Politik Pemekaran DOB di Papua, Perpotensi mengancam OAP

 

Unjuk Rasa Mahasiswa di Manokwari Dalam
Rangka Menolak DOB di Papua dan Papua Barat (foto mkumparan.com)


Pemekaran daerah diyakini mampu memberikan dampak positif bagi masyarakat melalui pembangunan serta pengembangan wilayah. Namun, pemekaran DOB tidak selalu berjalan normal. Pasalnya, pemekaran DOB diiringi dengan konflik baru antardaerah. Jika wilayahnya semakin meluas, kemungkinan terjadinya konflik spasial akibat masalah kependudukan dan batas wilayah semakin besar. Konflik kewilayahan akibat dari DOB memberikan dampak secara ekonomi, politik, dan sosial budaya (Muksin & Robo, 2021).

========================================================================

* [Tugas Kerja 1] Mohon sebutkan semua bidang yang terkena dampak konflik kewilayahan akibat DOB menurut teks tentang pemekaran DOB di Papua.
* [Tugas Kerja 2] Kembalikan setiap baris catatan yang memuat kata "master". Huruf besar dan huruf kecil dibedakan.
Teks dan catatan ini tidak saling berkaitan.

========================================================================

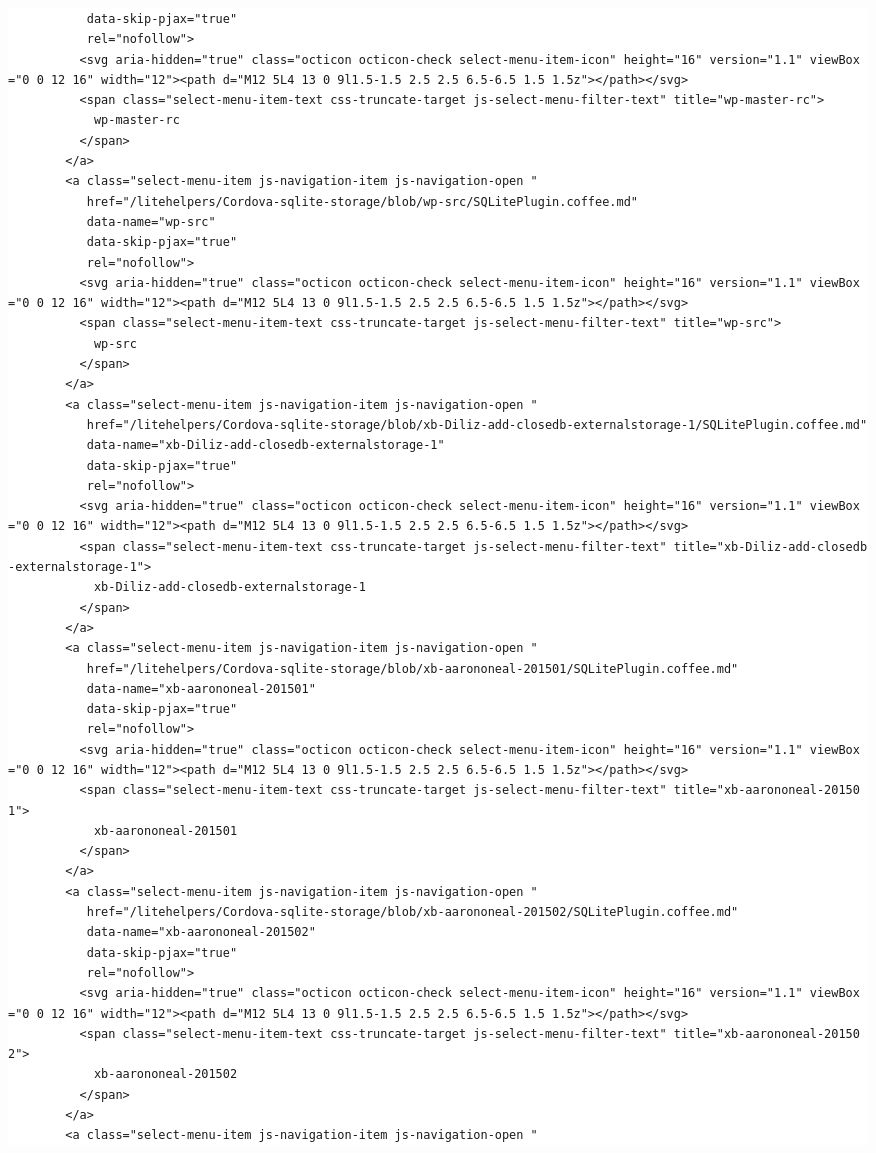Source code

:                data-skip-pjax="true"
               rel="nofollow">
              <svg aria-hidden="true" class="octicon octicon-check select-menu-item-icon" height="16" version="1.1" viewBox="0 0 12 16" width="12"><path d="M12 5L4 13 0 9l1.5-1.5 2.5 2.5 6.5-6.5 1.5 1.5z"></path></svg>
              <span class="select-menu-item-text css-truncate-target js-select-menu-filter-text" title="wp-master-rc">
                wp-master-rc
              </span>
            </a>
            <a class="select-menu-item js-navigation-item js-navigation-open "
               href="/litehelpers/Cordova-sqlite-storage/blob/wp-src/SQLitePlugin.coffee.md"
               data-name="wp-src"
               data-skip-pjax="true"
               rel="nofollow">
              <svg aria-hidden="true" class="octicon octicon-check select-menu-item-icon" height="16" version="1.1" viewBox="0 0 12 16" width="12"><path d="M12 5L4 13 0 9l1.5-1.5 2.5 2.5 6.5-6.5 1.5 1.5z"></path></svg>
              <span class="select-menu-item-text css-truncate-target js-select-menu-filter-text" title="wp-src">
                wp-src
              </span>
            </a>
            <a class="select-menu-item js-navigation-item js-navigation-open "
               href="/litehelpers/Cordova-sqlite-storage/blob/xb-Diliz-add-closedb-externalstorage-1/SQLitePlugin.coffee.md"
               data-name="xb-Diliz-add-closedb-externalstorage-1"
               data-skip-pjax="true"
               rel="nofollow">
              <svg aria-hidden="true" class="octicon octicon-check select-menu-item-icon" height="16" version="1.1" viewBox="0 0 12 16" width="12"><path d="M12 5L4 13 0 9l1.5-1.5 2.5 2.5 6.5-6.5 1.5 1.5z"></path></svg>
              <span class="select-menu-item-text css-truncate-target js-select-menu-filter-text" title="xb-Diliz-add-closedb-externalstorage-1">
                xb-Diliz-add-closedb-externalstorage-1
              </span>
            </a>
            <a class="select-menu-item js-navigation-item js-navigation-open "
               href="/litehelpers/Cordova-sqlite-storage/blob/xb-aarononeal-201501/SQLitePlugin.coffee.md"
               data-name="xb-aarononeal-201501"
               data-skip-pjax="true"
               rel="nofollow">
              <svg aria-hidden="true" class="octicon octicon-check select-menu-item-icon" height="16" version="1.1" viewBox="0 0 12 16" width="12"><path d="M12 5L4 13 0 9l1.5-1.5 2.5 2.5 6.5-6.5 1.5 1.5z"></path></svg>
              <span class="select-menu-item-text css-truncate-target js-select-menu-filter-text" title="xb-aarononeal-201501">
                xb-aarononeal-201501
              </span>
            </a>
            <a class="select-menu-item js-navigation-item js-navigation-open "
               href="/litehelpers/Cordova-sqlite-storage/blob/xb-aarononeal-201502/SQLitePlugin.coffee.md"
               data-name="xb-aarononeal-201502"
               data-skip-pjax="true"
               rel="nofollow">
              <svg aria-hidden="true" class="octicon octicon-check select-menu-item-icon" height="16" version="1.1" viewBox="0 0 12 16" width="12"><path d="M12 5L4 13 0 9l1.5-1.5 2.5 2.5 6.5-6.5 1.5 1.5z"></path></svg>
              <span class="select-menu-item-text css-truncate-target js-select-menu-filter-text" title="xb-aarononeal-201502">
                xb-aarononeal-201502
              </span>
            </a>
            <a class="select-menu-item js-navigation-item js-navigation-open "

========================================================================

* [Jawaban Latihan 1] Ekonomi, politik, dan sosial budaya.

* [Jawaban Latihan 2]
              <span class="select-menu-item-text css-truncate-target js-select-menu-filter-text" title="wp-master-rc">
                wp-master-rc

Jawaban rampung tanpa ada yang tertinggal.